Quo Vadis, Aída?

Filme de Jasmila Zbanic – Bósnia e Herzegovina, 2021
A década de 1990 foi agitada no continente europeu. No leste, o bloco comunista se dissolvia, após a queda do muro de Berlim; no centro e ocidente avançava a pleno vapor o projeto da União Europeia, a criação de um bloco econômico/político que teria moeda única, e devolvesse ao continente a força que suas potencias já tiveram no passado. O tempo parecia o mais propício para a unificação de uma Europa pacificada e alguns historiadores apressaram-se a declarar “o fim da História”.
Mas a ex-Iugoslávia jogou um balde de água frio nesse cenário. O país, com diversas etnias mantidas sob união pelo ditador Tito, desintegrou-se em várias repúblicas e originou conflitos armados que duraram cinco anos e evocaram lembranças da última grande guerra na Europa, pelos nacionalismos aflorados e atrocidades cometidas. O termo limpeza étnica voltou a assombrar como um fantasma do passado.
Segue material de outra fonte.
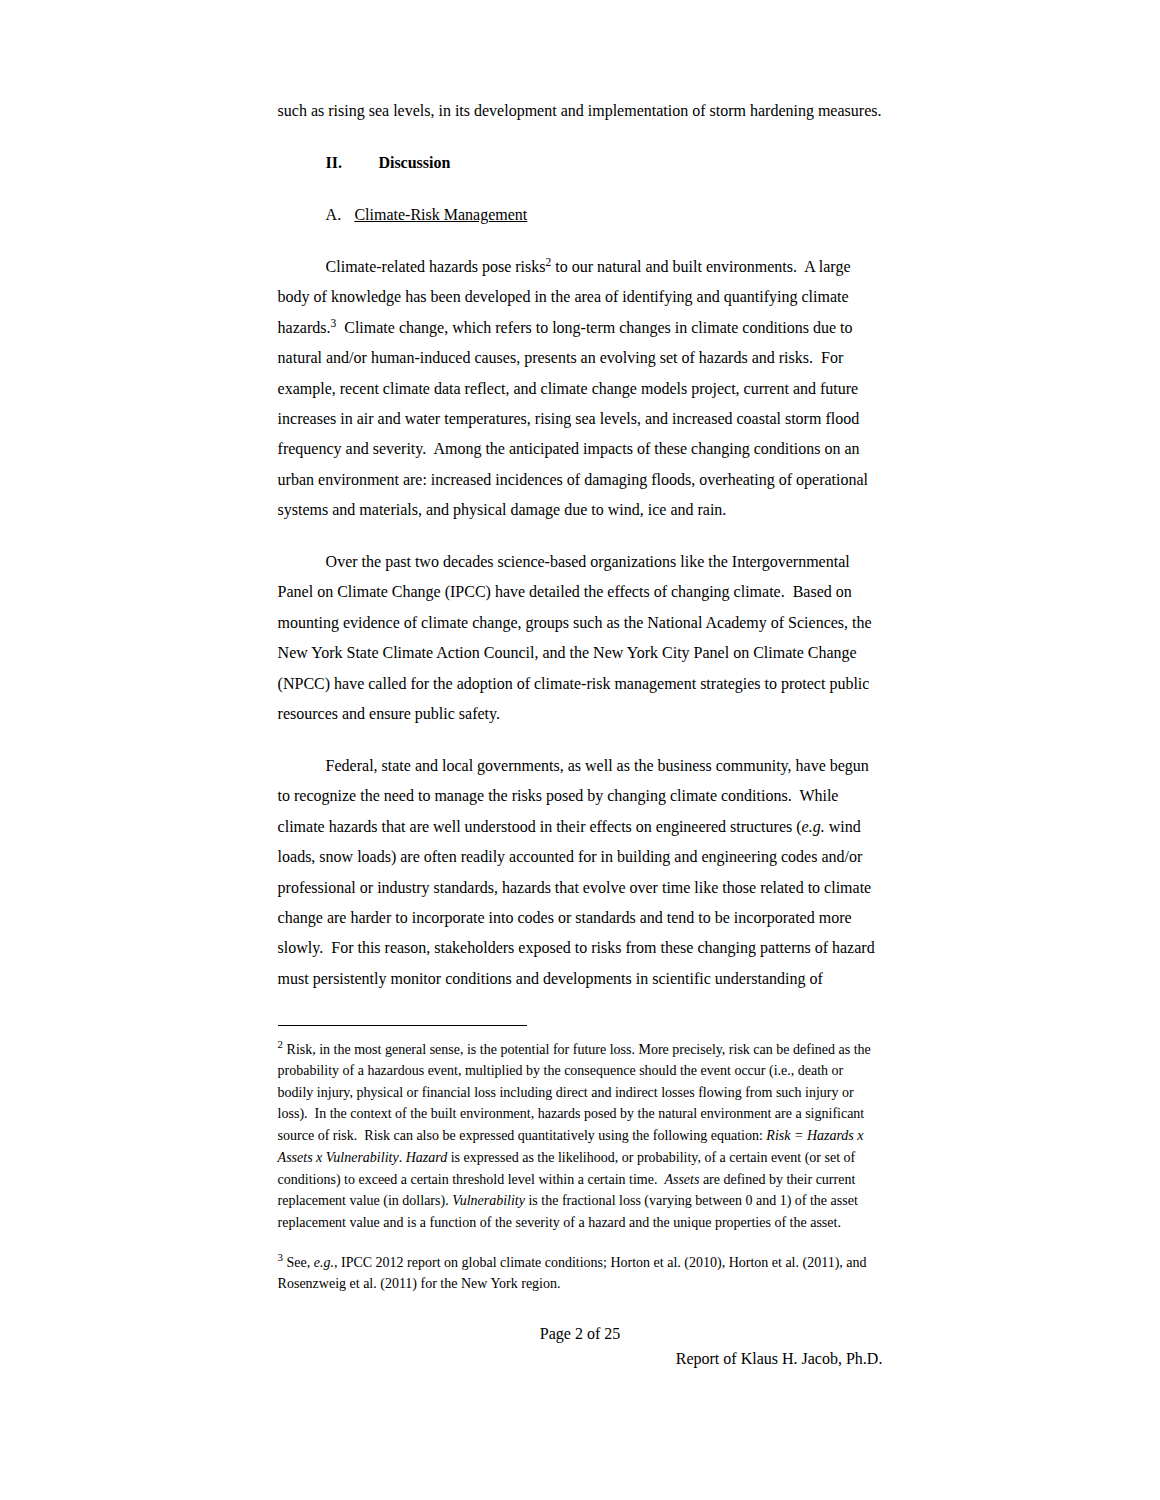such as rising sea levels, in its development and implementation of storm hardening measures.
II. Discussion
A. Climate-Risk Management
Climate-related hazards pose risks2 to our natural and built environments. A large body of knowledge has been developed in the area of identifying and quantifying climate hazards.3 Climate change, which refers to long-term changes in climate conditions due to natural and/or human-induced causes, presents an evolving set of hazards and risks. For example, recent climate data reflect, and climate change models project, current and future increases in air and water temperatures, rising sea levels, and increased coastal storm flood frequency and severity. Among the anticipated impacts of these changing conditions on an urban environment are: increased incidences of damaging floods, overheating of operational systems and materials, and physical damage due to wind, ice and rain.
Over the past two decades science-based organizations like the Intergovernmental Panel on Climate Change (IPCC) have detailed the effects of changing climate. Based on mounting evidence of climate change, groups such as the National Academy of Sciences, the New York State Climate Action Council, and the New York City Panel on Climate Change (NPCC) have called for the adoption of climate-risk management strategies to protect public resources and ensure public safety.
Federal, state and local governments, as well as the business community, have begun to recognize the need to manage the risks posed by changing climate conditions. While climate hazards that are well understood in their effects on engineered structures (e.g. wind loads, snow loads) are often readily accounted for in building and engineering codes and/or professional or industry standards, hazards that evolve over time like those related to climate change are harder to incorporate into codes or standards and tend to be incorporated more slowly. For this reason, stakeholders exposed to risks from these changing patterns of hazard must persistently monitor conditions and developments in scientific understanding of
2 Risk, in the most general sense, is the potential for future loss. More precisely, risk can be defined as the probability of a hazardous event, multiplied by the consequence should the event occur (i.e., death or bodily injury, physical or financial loss including direct and indirect losses flowing from such injury or loss). In the context of the built environment, hazards posed by the natural environment are a significant source of risk. Risk can also be expressed quantitatively using the following equation: Risk = Hazards x Assets x Vulnerability. Hazard is expressed as the likelihood, or probability, of a certain event (or set of conditions) to exceed a certain threshold level within a certain time. Assets are defined by their current replacement value (in dollars). Vulnerability is the fractional loss (varying between 0 and 1) of the asset replacement value and is a function of the severity of a hazard and the unique properties of the asset.
3 See, e.g., IPCC 2012 report on global climate conditions; Horton et al. (2010), Horton et al. (2011), and Rosenzweig et al. (2011) for the New York region.
Page 2 of 25
Report of Klaus H. Jacob, Ph.D.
Quo Vadis, Aída? é um filme que retrata uma dessas atrocidades, o Massacre em Srebrenica, do ponto de vista de uma mulher bósnia e muçulmana que trabalha como intérprete para as forças da ONU e faz de tudo para tentar salvar seus conterrâneos das forças sérvias, incluindo seus filhos e marido, numa guerra muito particular.
O título remete à celebre frase que virou símbolo dos cristãos perseguidos pelos romanos na época do imperador Nero. Pedro foge da capital e no caminho encontra Jesus se dirigindo ao olho do furacão. Aonde vais? Pergunta o atônito Pedro e Cristo responde que está indo à Roma, ser martirizado mais uma vez. Pedro entende a mensagem e dá meia volta. Em Srebrinica, quase dois mil anos depois, os perseguidos são muçulmanos, os algozes são cristãos ortodoxos (sérvios) e católicos romanos (croatas).
A enormidade de conflitos morais e éticos que permeiam o filme, o ritmo alucinante e o trabalho da atriz, Jasna Duricic, que emana uma força absurda, prendem nossos olhos e mentes.
A diretora Jasmila não apenas dá vida à tragédia local, mas também levanta um questionamento muito forte sobre o papel das forças da ONU. Aliás, todos os filmes que assisti que envolvem as forças de paz da ONU, fazem uma crítica contundente à essa instituição e sua incompetência em cumprir o papel de forças da paz. Talvez por ser um paradoxo, uma força militar de paz, talvez por ser uma força deliberadamente enfraquecida, ou alheia às particularidades culturais dos conflitos.
O filme tem um impacto brutal, do tamanho da tragédia que ele retrata, e uma intensidade impressionante, desde a primeira, até a cena final.
Quo Vadis, Aída? pode ser visto na Amazon Prime Vídeo.